● **REQUIRED ACTION A**: Copy the camera lens and pose records below line for line, with no changes.

● **EXCERPTED TEXT**:
== Segment start ==
GSoC Week 1 - Staging
Hello, folks. PyCharm is fueled, brain is spinning, and I’m beginning to really set the stage for my coding period at Mitmproxy. In the following weeks, I’ve worked to refine my proposal, and it’s time to put up a show :)
0x10-> A warm dive into Mitmproxy dumps
So, let’s start with the basics. My job in Mitmproxy, for this summer, is to revamp and overhaul the serialization and indexing flow, following the tide of openness and modularity that mitmproxy is riding on. Remember to check my proposal at GSoC proposal for more informations about that…now, let’s hack into the io module!
0x11-> Basic units
" in the beginning was the Flow […] “
Quote from the docs:
"""
A Flow is a collection of objects representing a single transaction.
This class is usually subclassed for each protocol, e.g. HTTPFlow.
"""
What does this mean? So, say I am connecting to lolcats. Now, dumping the value of Flow objects, respectively for requests and response, we get:
HTTPFlow on request:
<HTTPFlow
request = Request(GET lolcats.com:80/)
client_conn = <ClientConnection: 127.0.0.1:50841>
server_conn = <ServerConnection: <no address>>>
Same HTTPFlow, updated on response:
<HTTPFlow
request = Request(GET lolcats.com:80/)
response = Response(301 Moved Permanently, text/html, 184b)
client_conn = <ClientConnection: 127.0.0.1:50841>
server_conn = <ServerConnection: lolcats.com:80>>
Actually, there’s a lot more stuff into those objects, and you can find out by yourself with a little debugging effort! :)
0x12-> tnetstring dumps
So, let’s say I want to replay some requests I forwarded to lolcats. Maybe I need to reproduce the exact sequence of requests, since all those cats make a nice figure on my laptop, or whatever. Mitmproxy currently employs a customized version of tnetstrings to save its captures. Dumps and loads are wrapped by the FlowReader and FlowWriter classes. The former, in particular, handles the conversions between different versions of flows (coming from ancient captures) and the current blueprint.
A slice of our tnetstring looks like this:
4:host;11:lolcats.com,}6:marked;5:false!2:id;36:4515de36-9f3f-4d1e-8162-f73e879 d639c;8:response;578:11:status_code;3:301#6:reason;17:Moved Permanently,
Got the structure, eh?
0x20-> Moving to protobufs (testing)
Well, that said, let’s build the skeleton of the task. Moving to protocol buffers require some prep work, and the very first thing I need to assure is that the change in performance is good enough to justify the shift.
The testing process will be so conducted: we will test both tnetstrings and python protobuf serializer.
0x21-> HTTP Response format
To serve our testing purpose, I will use a simple message –> HTTPResponse.
== Segment end ==
● **DATA BELOW**:
== Segment start ==
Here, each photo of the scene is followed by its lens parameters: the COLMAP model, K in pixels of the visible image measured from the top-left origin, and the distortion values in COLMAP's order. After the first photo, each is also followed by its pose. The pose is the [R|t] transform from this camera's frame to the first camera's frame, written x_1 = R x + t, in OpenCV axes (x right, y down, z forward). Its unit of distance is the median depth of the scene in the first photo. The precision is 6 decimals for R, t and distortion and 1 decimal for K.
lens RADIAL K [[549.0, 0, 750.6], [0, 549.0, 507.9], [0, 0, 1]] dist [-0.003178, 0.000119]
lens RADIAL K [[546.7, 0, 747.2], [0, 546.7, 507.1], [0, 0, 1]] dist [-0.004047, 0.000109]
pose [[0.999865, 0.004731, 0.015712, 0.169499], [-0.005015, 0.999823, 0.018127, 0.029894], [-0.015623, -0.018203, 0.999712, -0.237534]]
== Segment end ==
● **REQUIRED ACTION B**: How would you say this sentence from the Mitmproxy post in Spanish: "Mitmproxy currently employs a customized version of tnetstrings to save its captures."

● **TASK OUTPUT A**:
Here, each photo of the scene is followed by its lens parameters: the COLMAP model, K in pixels of the visible image measured from the top-left origin, and the distortion values in COLMAP's order. After the first photo, each is also followed by its pose. The pose is the [R|t] transform from this camera's frame to the first camera's frame, written x_1 = R x + t, in OpenCV axes (x right, y down, z forward). Its unit of distance is the median depth of the scene in the first photo. The precision is 6 decimals for R, t and distortion and 1 decimal for K.
lens RADIAL K [[549.0, 0, 750.6], [0, 549.0, 507.9], [0, 0, 1]] dist [-0.003178, 0.000119]
lens RADIAL K [[546.7, 0, 747.2], [0, 546.7, 507.1], [0, 0, 1]] dist [-0.004047, 0.000109]
pose [[0.999865, 0.004731, 0.015712, 0.169499], [-0.005015, 0.999823, 0.018127, 0.029894], [-0.015623, -0.018203, 0.999712, -0.237534]]

● **TASK OUTPUT B**: Actualmente, Mitmproxy emplea una versión personalizada de tnetstrings para guardar sus capturas.